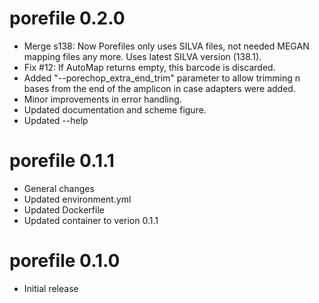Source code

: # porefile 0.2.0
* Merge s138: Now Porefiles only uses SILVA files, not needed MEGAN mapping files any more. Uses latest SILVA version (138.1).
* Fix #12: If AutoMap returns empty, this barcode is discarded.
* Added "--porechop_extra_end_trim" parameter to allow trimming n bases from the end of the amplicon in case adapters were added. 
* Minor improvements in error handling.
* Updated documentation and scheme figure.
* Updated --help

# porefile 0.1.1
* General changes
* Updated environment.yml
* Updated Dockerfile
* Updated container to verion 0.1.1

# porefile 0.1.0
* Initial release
————
Copy nothing except the lines from the one holding "to verion 0.1.1" through the last line of the data above, and return them exactly.

#### Exercise solution
* Updated container to verion 0.1.1

# porefile 0.1.0
* Initial release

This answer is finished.